図書室にて

 娘の受験に付き添い、ある看護学校に行って来ました。父兄の待合室は特に用意されていなかったものの、職員から図書室での待機を許され、父兄は看護・医療関係の書籍に囲まれて数時間を過ごすことに。

 図書の閲覧も自由。持参の書物も読み終えてしまったし、何か面白そうな本はないかな。……手に取ったのは、看護学生たちの卒業論文集。なかなかの力作揃いです。

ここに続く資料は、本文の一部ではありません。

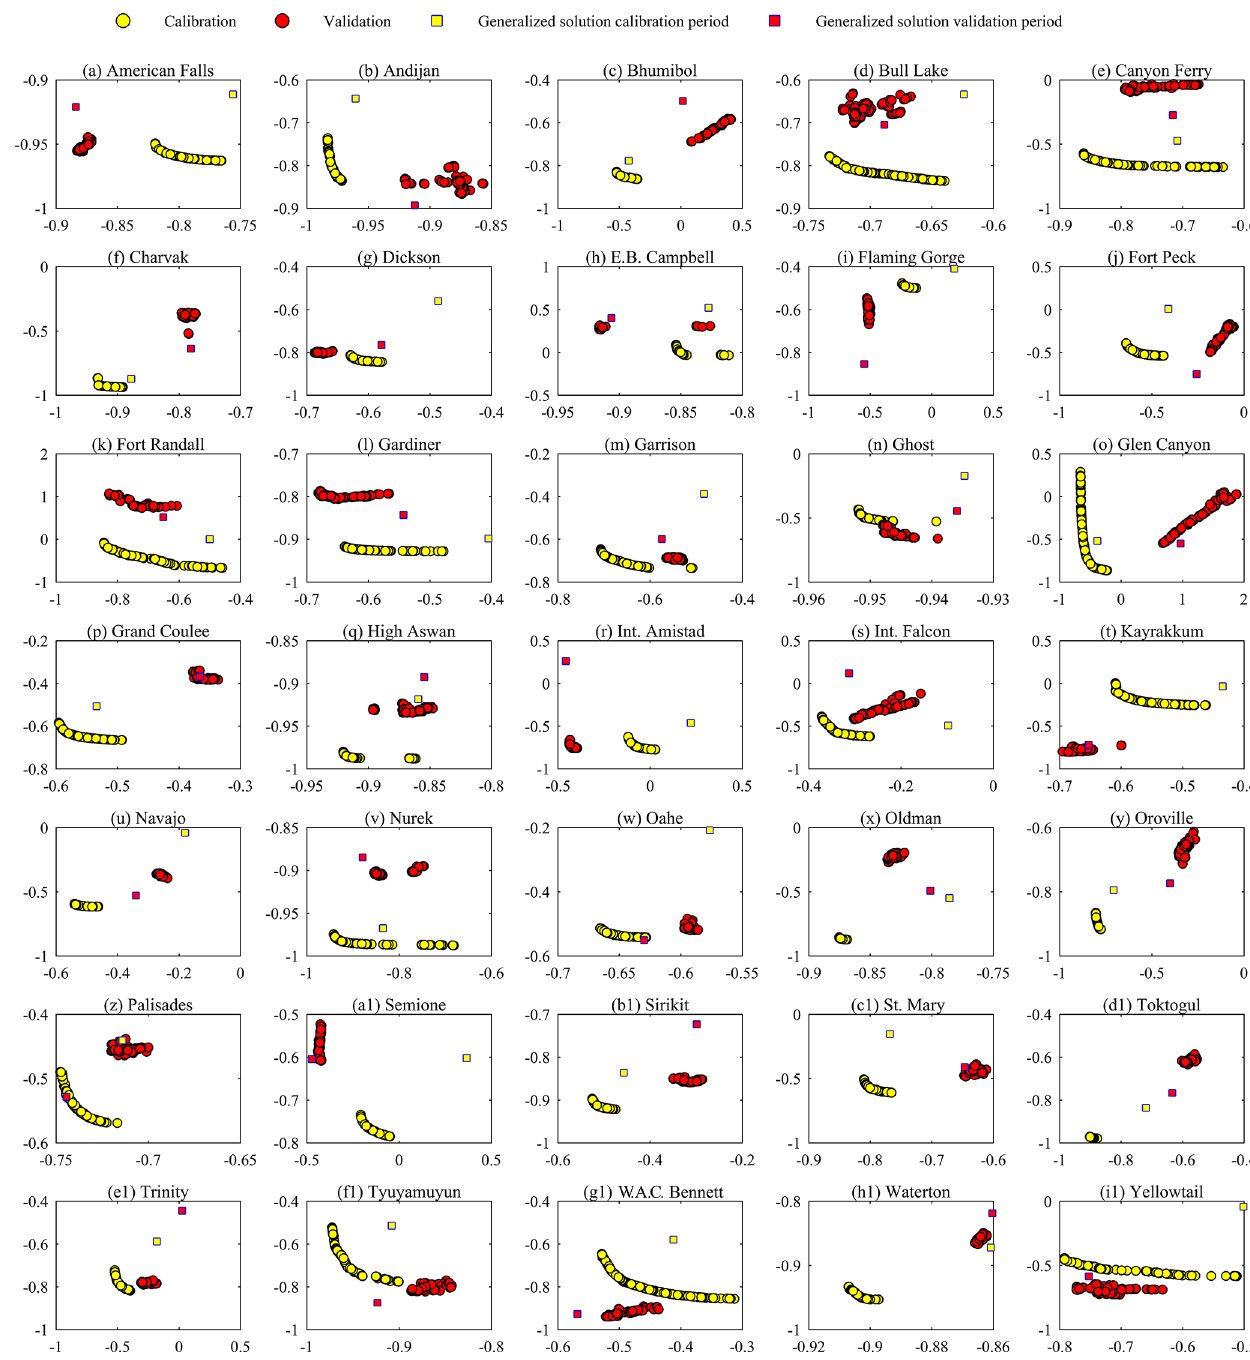
Figure 11. Reservoir-release-parameter multi-objective calibration result. x axes show NSE (flow) multiplied by − 1, and the y axes show NSE (storage) multiplied by −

 時代を反映したものか、昨年の文集には終末期看護をテーマにした論文が多かったようですね。専門用語も多いけど、そこはそれ、いちおうは看護婦の夫。耳学問で少しは馴染みがありますから、読むことぐらいは出来ます。ぼくは初めて聞く名前だったのだけど、キューブラー・ロスという精神科医の『死ぬ瞬間』がおおく取り上げられていて、興味を持ちました。

 調べてみると、この本は今では文庫に収められています。さっそく近所の本屋さんでget、読み始めました。これはもう、死をめぐる思索の書であり、哲学書ですね。

人間の集団というものは、暴力団から国民全体にいたるまで、それぞれ集団のアイデンティティを利用して他の集団を攻撃・破壊するが、これは破壊される恐怖の裏返しの表現である。

キューブラー・ロス『死ぬ瞬間』、中公文庫、30頁

人間は、死の恐怖が増大したことや、死を予測して自分の身を守る能力が低下したことに対して、あらゆる手段を動員して心理的に自衛しなければならなくなった。